EXTRACTED RECORDS →
---*---

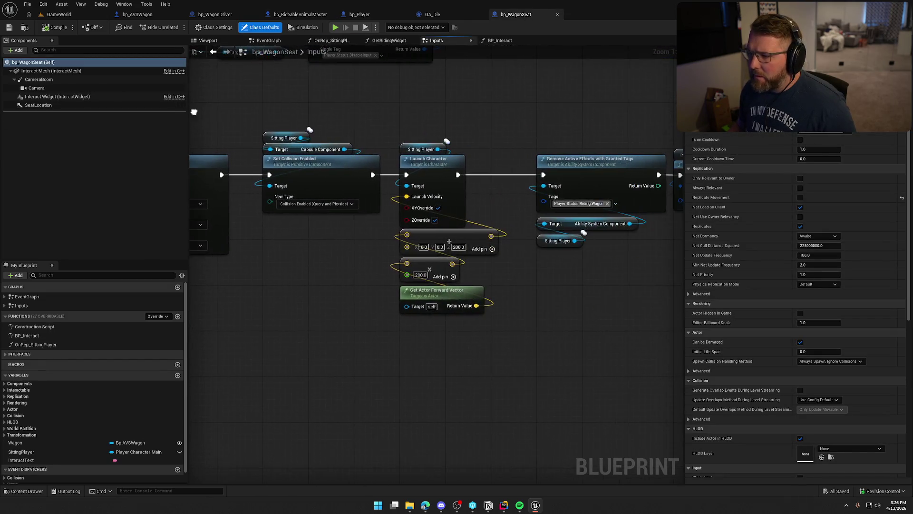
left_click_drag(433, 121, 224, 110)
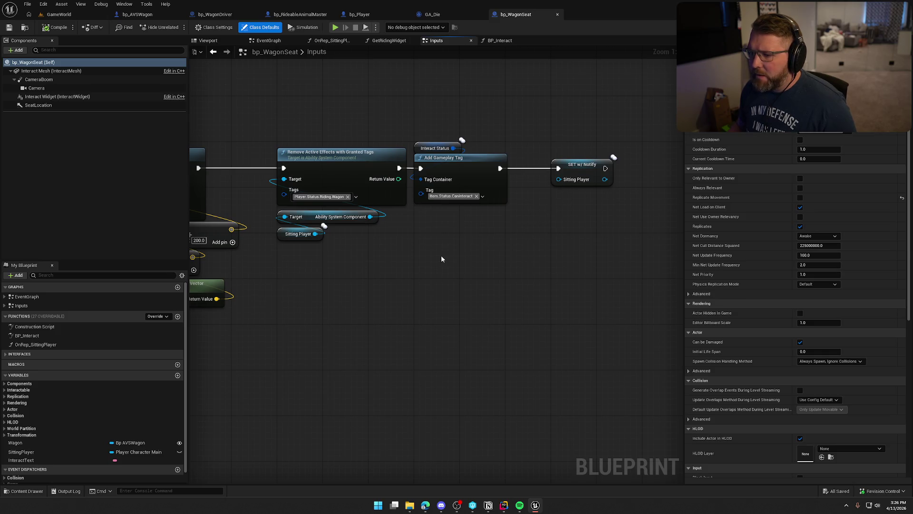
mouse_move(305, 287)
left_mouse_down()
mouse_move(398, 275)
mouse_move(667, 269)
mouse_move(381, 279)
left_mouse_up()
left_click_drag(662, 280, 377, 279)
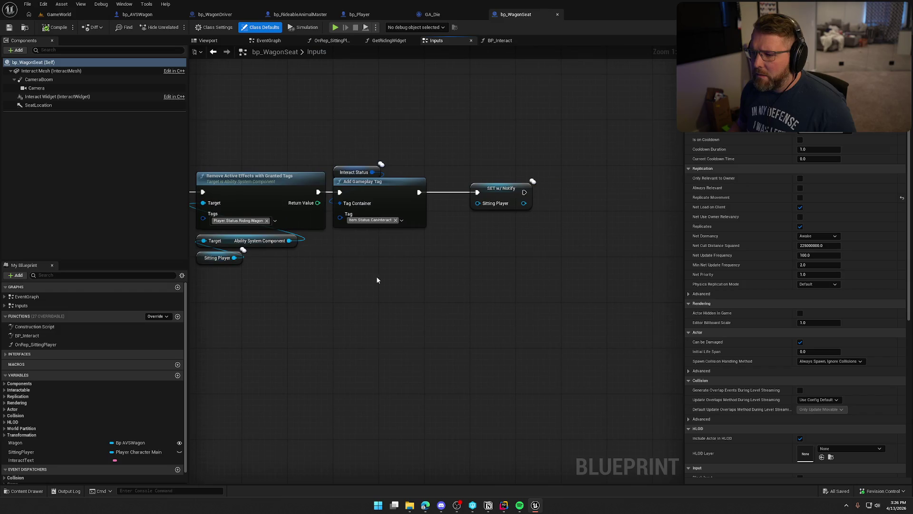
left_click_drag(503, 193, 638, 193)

---*---

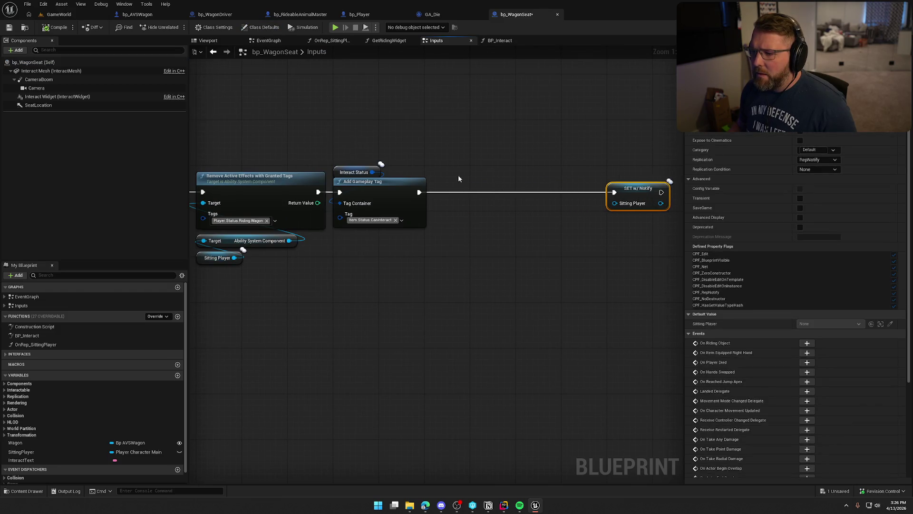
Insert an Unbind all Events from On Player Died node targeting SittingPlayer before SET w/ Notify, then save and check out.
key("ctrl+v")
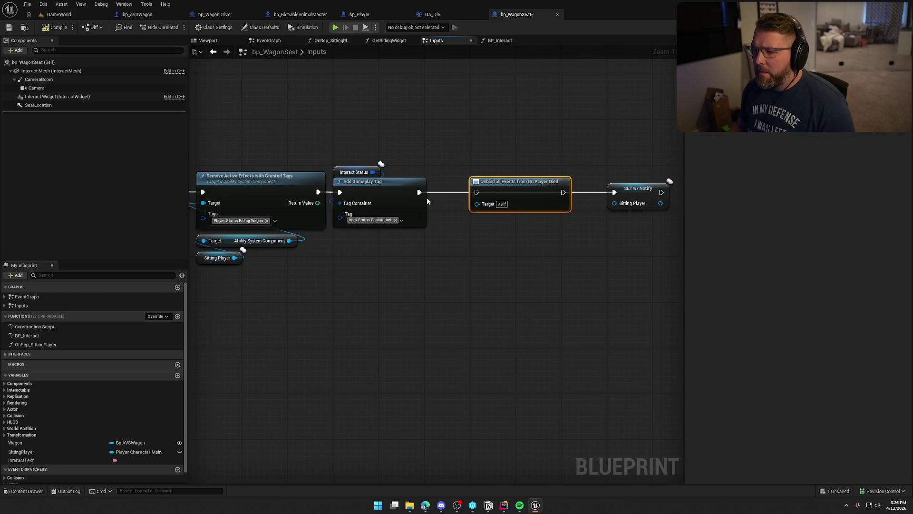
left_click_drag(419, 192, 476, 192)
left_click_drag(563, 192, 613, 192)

---*---

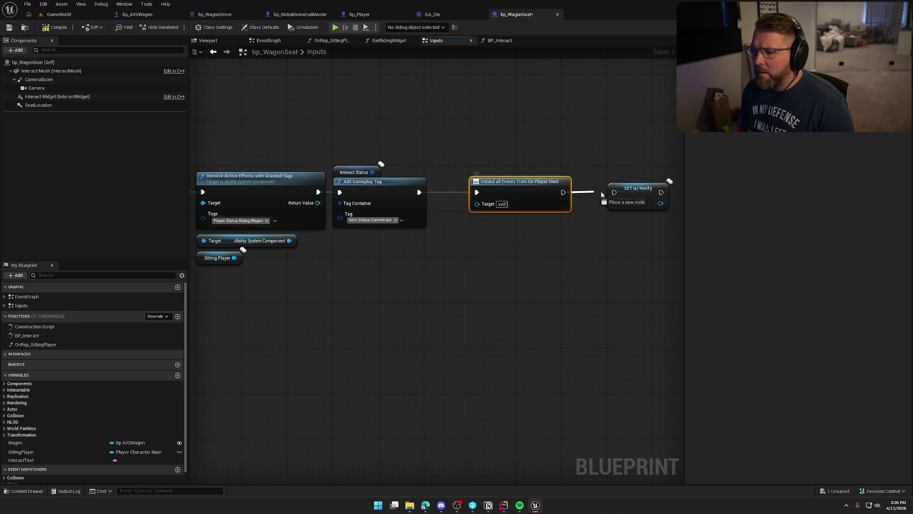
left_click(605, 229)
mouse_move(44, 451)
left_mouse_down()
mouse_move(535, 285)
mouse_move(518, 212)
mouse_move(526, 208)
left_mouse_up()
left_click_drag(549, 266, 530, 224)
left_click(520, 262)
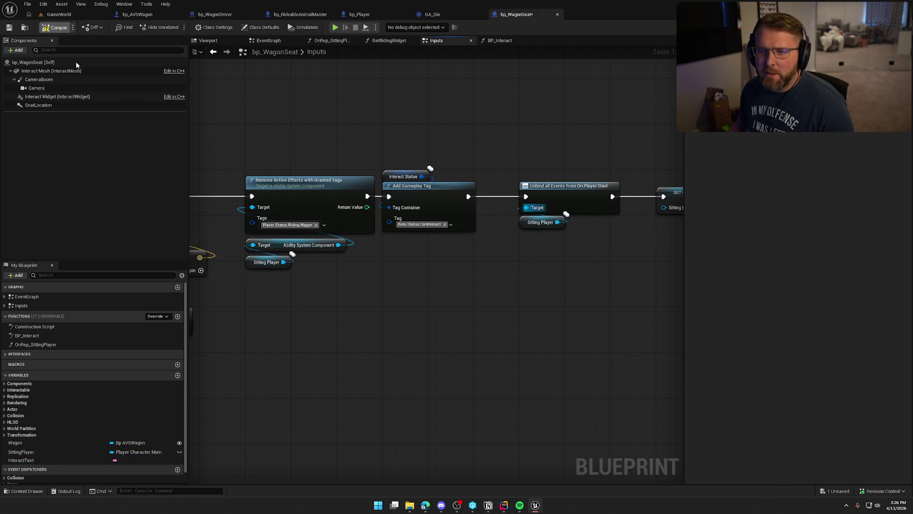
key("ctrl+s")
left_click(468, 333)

---*---

REQUIRED ACTION → Repeat the lines above exactly, beginning with the one containing "left_click_drag(433, 121, 224, 110)" and finishing with the one containing "left_click_drag(503, 193, 638, 193)". No pictures belong in the copy.

EXERCISE ANSWER →
left_click_drag(433, 121, 224, 110)
mouse_move(305, 287)
left_mouse_down()
mouse_move(398, 275)
mouse_move(667, 269)
mouse_move(381, 279)
left_mouse_up()
left_click_drag(662, 280, 377, 279)
left_click_drag(503, 193, 638, 193)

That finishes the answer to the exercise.